> Directions:
From the entries below, gather every line containing the string "Дата".
────────
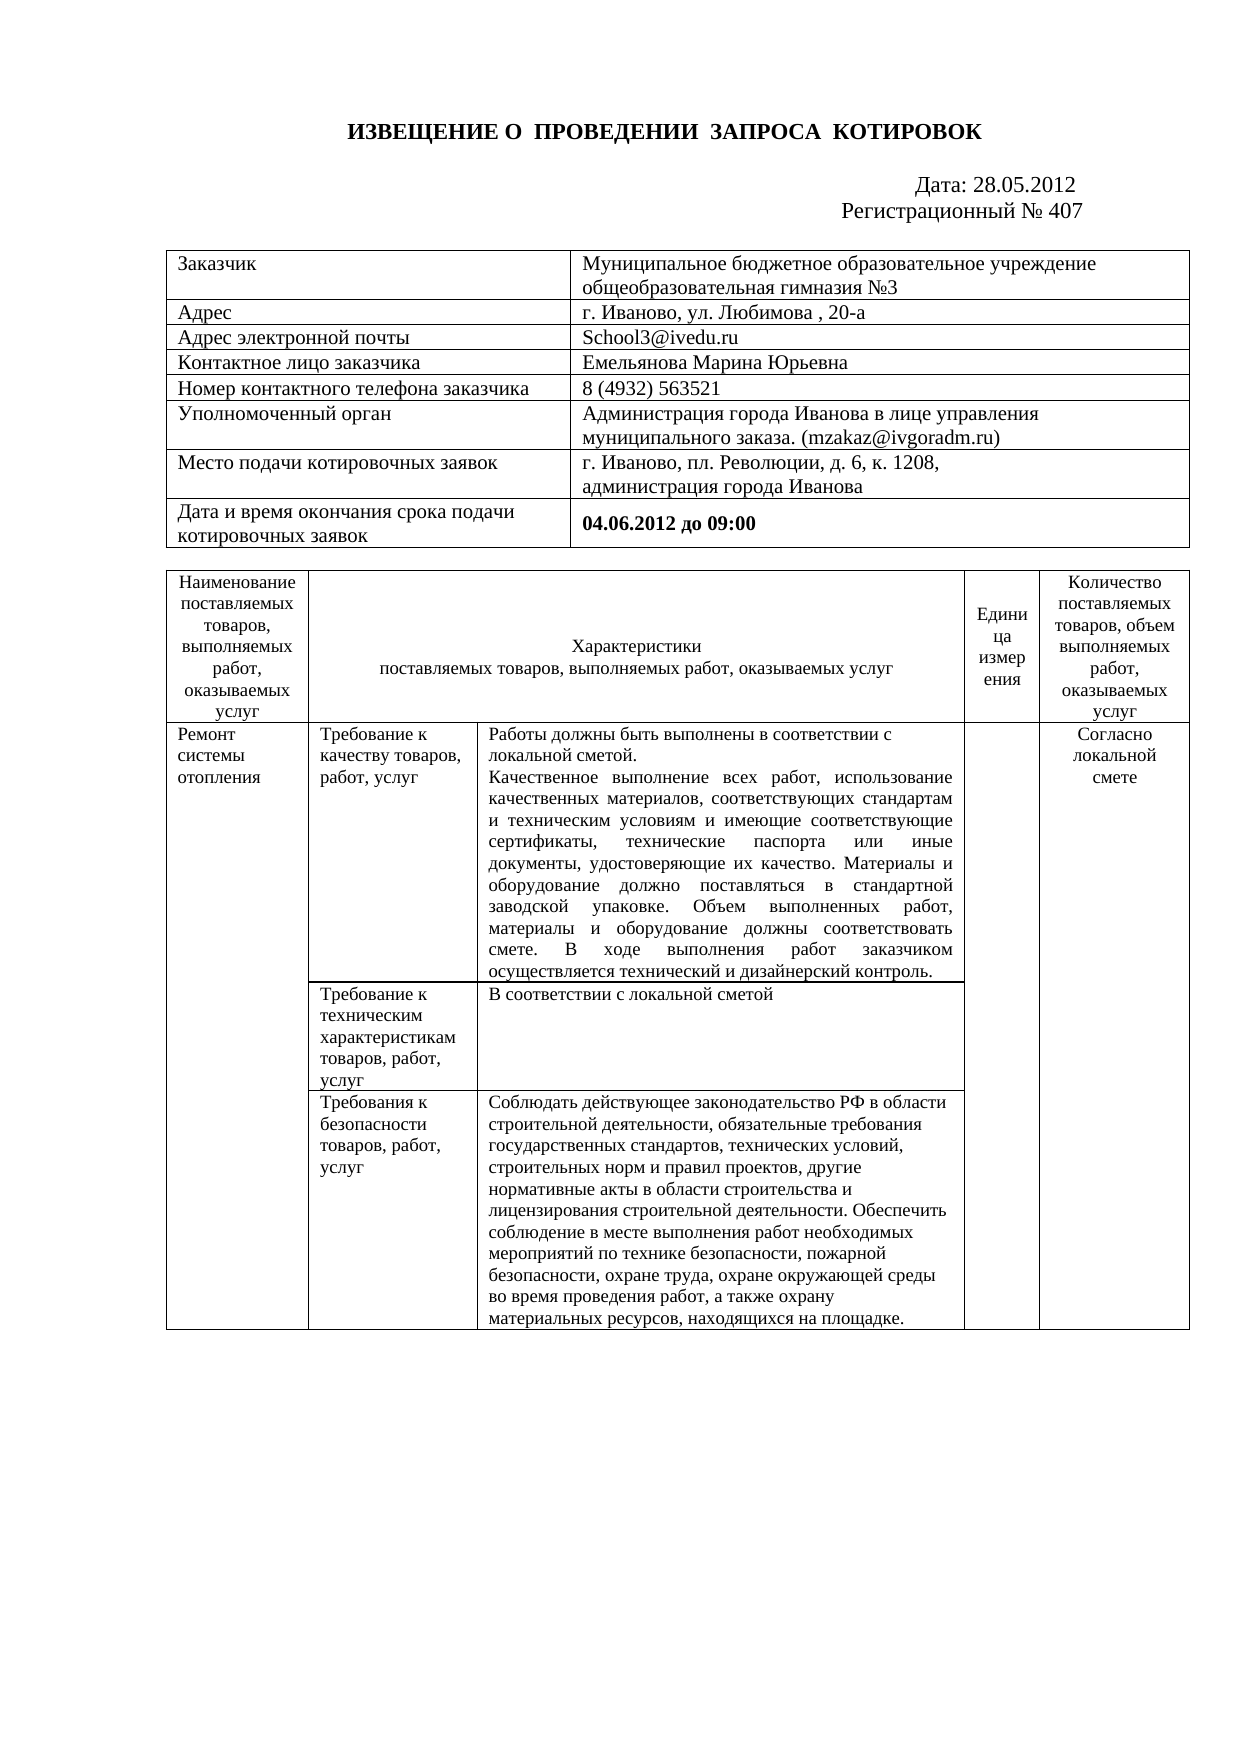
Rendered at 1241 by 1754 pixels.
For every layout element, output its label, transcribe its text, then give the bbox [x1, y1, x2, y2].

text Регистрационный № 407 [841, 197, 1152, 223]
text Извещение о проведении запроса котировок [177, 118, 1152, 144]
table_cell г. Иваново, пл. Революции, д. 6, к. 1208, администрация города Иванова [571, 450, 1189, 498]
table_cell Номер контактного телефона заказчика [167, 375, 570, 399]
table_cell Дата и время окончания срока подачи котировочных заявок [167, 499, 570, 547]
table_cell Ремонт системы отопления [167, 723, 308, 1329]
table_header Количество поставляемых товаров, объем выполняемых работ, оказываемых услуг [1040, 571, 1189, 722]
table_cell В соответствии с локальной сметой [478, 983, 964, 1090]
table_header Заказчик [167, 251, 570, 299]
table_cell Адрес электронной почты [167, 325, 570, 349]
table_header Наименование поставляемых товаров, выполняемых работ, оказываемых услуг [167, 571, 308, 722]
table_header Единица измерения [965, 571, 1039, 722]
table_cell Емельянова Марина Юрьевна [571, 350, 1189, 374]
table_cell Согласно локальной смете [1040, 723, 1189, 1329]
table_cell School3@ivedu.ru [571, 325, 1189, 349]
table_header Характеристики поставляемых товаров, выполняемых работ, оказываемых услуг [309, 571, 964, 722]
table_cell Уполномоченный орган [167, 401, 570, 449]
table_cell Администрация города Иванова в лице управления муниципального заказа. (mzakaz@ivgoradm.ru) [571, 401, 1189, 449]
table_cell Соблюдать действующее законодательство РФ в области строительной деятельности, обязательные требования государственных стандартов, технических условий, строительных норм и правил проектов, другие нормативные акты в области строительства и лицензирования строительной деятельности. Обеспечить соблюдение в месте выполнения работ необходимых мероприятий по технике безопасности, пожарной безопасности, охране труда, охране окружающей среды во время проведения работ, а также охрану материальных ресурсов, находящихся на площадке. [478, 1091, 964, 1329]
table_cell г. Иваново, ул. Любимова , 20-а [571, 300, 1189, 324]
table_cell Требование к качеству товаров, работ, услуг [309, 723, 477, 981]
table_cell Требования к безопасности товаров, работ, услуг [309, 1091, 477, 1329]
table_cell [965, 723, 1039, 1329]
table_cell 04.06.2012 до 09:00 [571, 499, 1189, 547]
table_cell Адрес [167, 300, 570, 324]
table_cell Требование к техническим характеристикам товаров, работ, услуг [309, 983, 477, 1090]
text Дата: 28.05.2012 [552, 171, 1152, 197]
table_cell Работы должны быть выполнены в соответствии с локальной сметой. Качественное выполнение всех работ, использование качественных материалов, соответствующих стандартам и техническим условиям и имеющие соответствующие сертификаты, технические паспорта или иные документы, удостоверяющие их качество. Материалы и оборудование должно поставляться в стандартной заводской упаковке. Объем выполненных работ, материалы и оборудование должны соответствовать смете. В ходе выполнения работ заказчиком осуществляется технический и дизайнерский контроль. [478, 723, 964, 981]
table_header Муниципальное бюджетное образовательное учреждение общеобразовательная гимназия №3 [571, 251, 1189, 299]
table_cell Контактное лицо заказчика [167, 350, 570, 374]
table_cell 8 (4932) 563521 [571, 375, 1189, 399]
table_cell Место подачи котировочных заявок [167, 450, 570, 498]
────────
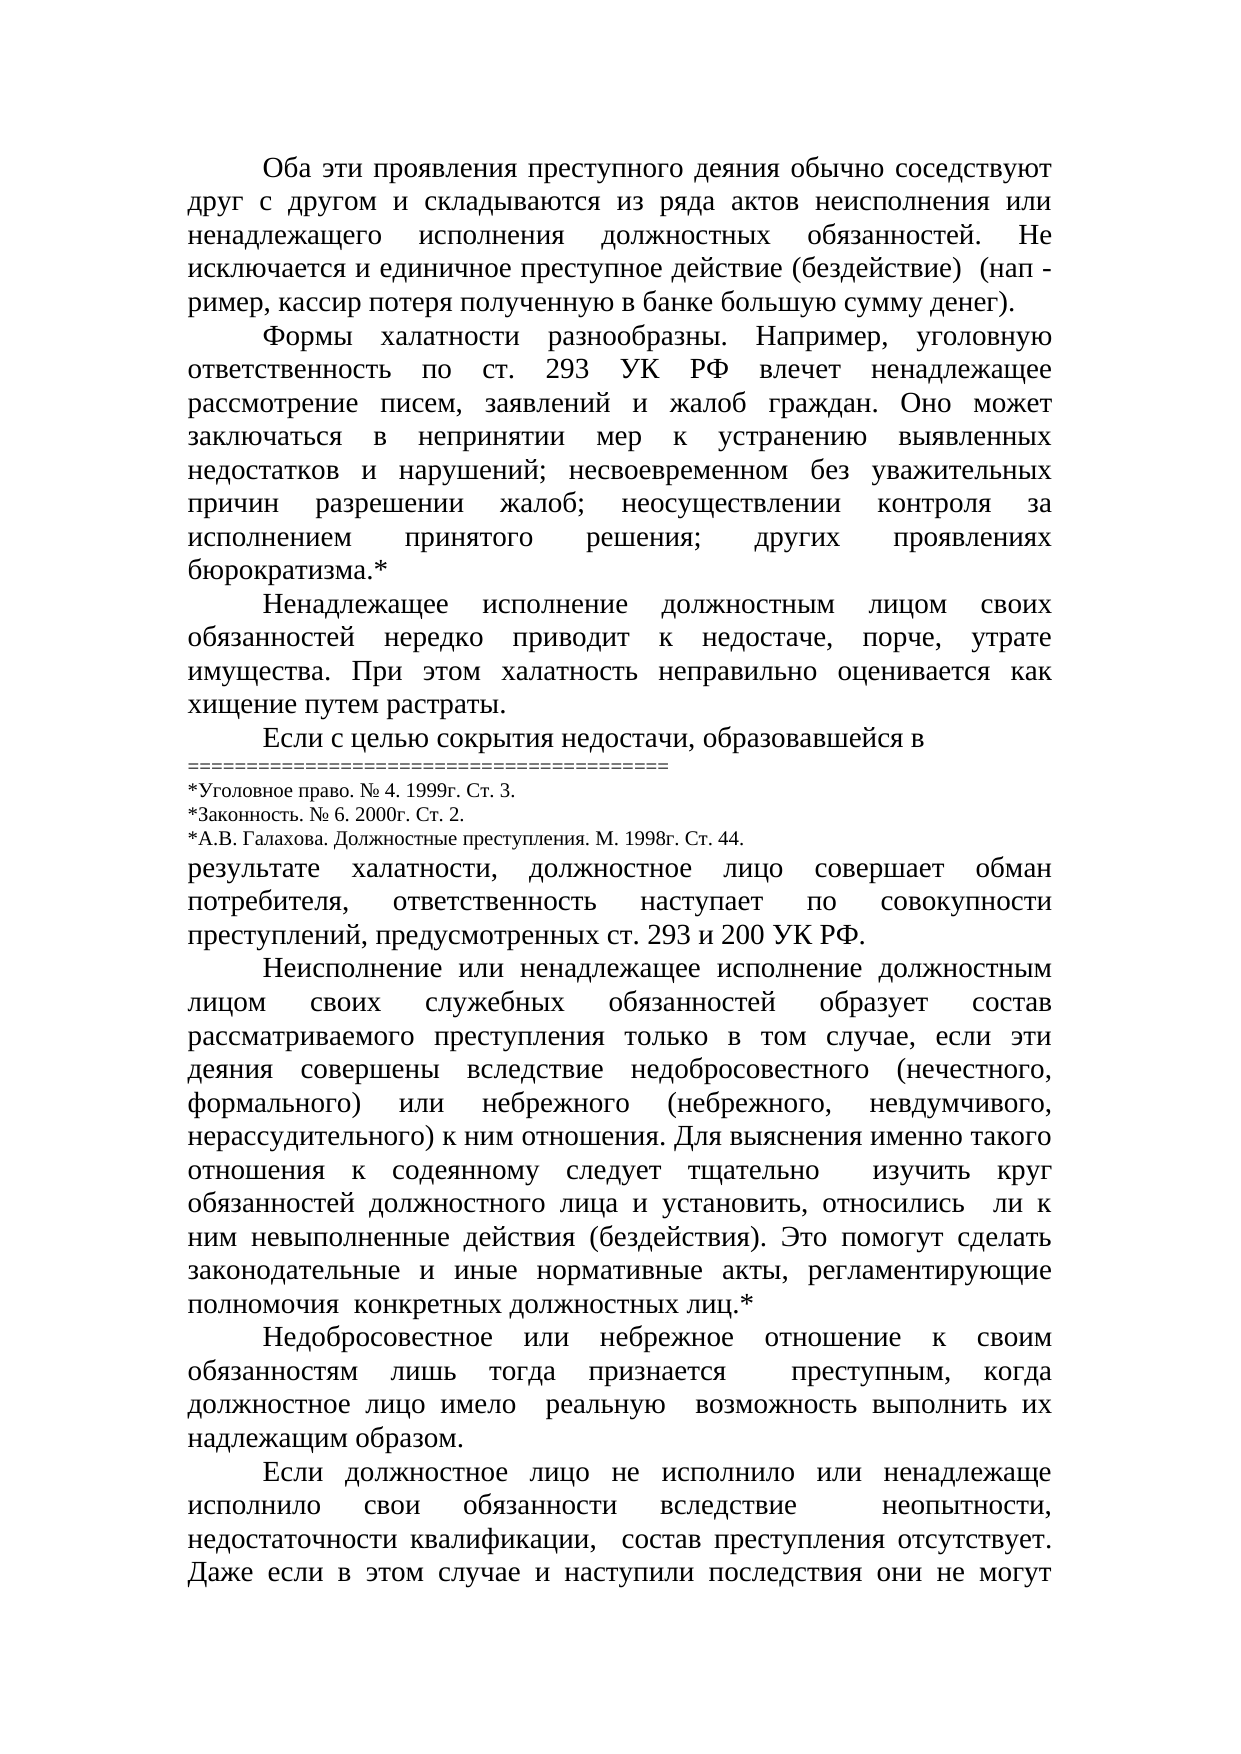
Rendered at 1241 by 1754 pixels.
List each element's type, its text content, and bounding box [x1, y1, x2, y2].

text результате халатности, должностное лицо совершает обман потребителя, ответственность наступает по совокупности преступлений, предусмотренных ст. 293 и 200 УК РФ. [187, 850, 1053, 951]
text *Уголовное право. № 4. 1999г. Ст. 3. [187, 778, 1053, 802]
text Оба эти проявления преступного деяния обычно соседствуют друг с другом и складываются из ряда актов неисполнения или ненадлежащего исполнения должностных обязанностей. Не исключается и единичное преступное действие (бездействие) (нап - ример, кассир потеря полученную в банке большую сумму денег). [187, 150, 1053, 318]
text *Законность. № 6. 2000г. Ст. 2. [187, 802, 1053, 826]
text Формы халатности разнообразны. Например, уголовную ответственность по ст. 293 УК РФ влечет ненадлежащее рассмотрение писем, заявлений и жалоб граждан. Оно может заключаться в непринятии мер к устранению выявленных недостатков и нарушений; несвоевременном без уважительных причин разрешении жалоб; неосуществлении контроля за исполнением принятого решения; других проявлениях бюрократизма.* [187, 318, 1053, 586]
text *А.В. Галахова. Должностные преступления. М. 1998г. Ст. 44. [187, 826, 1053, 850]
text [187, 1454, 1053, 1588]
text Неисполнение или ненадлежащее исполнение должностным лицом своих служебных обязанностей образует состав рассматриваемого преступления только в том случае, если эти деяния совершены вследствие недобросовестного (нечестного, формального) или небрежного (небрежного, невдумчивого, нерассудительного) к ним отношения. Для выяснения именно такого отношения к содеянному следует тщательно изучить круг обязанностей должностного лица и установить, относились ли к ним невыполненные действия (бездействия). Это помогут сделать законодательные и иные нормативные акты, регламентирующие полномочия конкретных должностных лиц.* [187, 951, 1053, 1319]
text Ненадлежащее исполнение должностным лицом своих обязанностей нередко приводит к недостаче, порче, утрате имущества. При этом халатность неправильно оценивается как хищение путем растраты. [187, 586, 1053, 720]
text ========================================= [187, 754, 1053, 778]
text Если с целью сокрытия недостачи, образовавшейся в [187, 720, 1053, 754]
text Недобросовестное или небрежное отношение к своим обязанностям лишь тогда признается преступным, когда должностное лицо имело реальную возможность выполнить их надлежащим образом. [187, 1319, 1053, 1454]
────────
> Result of this exercise:
table_cell Дата и время окончания срока подачи котировочных заявок [167, 499, 570, 547]
text Дата: 28.05.2012 [552, 171, 1152, 197]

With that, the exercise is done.